KUTA, KOMPAS.com - Gubernur Bali Made Mangku Pastika mengajak warga di wilayahnya mampu membebaskan Bali dari sampah plastik terutama di kawasan pantai yang kondisinya memprihatinkan. "Mari kita bersama-sama lakukan itu, sehingga daerah yang banyak menjadi perhatian dunia internasional ini benar-benar menjadi Bali yang bersih dan hijau," kata Gubernur Pastika di Kuta, Kabupaten Badung, Jumat (19/3/2010).
Di sela-sela acara Gerakan Perempuan Peduli Lingkungan, Gubernur Pastika mengatakan, dalam upaya mewujudkan Bali bersih, hijau serta mempertahankan keindahan pantai sebagai objek pariwisata, pihaknya melalui Badan Pemberdayaan Perempuan dan Perlindungan Anak Provinsi Bali akan terus menggelar gerakan perempuan peduli lingkungan.

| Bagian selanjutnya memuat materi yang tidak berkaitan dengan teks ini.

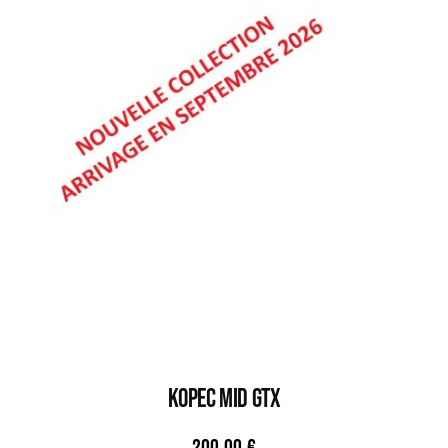
KOPEC MID GTX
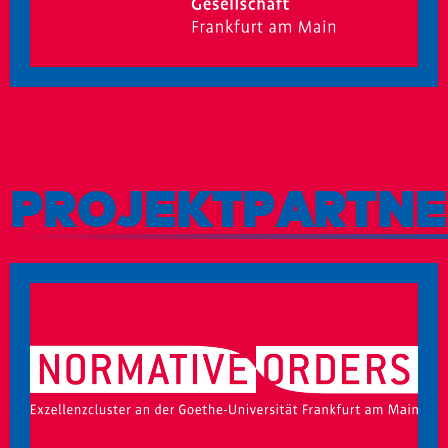
PROJEKTPARTNE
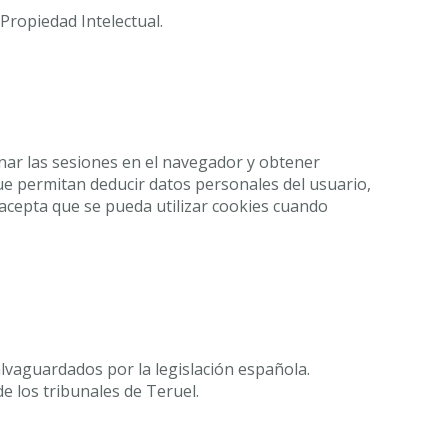
Propiedad Intelectual.
cenar las sesiones en el navegador y obtener
que permitan deducir datos personales del usuario,
 acepta que se pueda utilizar cookies cuando
lvaguardados por la legislación española.
de los tribunales de Teruel.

Hadir pada acara siang itu tampak Wakil Bupati Badung I Ketut Sudikerta beserta istri, serta sejumlah kepala SKPD di lingkungan Pemerintah Provinsi Bali dan Kabupaten Badung, Camat Kuta Utara AA Rai Yuda Darma serta para tokoh masyarakat di Desa Adat Canggu, Kuta.
Gubernur menyebutkan, kegiatan pelestarian lingkungan selain dapat mewujudkan kebersihan dan keindahan, juga sebagai langkah menuju Bali yang bersih dan hijau atau "Bali Go Clean and Green" yang telah dicanangkan.
Dikatakan, Bali belakangan ini beberapa kali menjadi tempat pertemuan internasional dalam bidang sosial penyelamatan lingkungan hidup. "Untuk itu kita harus dapat mewujudkan Bali dan hijau dan bersih," katanya.
Dalam kehidupan sehari-hari, lanjut Pastika, masyarakat Bali yang mayoritas beragama Hindu telah diajarkan tentang Tri Hita Karana yang salah satu isinya bertujuan untuk menjaga keseimbangan antara manusia dengan lingkungannya.
Hal tersebut bisa dilakukan dengan menanam pohon dan membersihkan lingkungan, termasuk kawasan pantai dari aneka tebaran sampah, terutama sampah plastik yang tergolong sangat sulit untuk dapat menyatu dengan tanah dalam waktu yang relatif singkat. "Melalui langkah itu, kita senantiasa mampu mengambil bagian bagi upaya penyelamatan bumi dari pemanasan global yang terjadi saat ini," katanya.
Gubernur Pastika mengharapkan, aksi penanaman pohon dan pembersihan pantai dapat dilakukan secara berkesinambungan, sekaligus adanya kesadaran dari masyarakat sekitar untuk merawat dan memelihara pohon-pohon yang telah ditanam.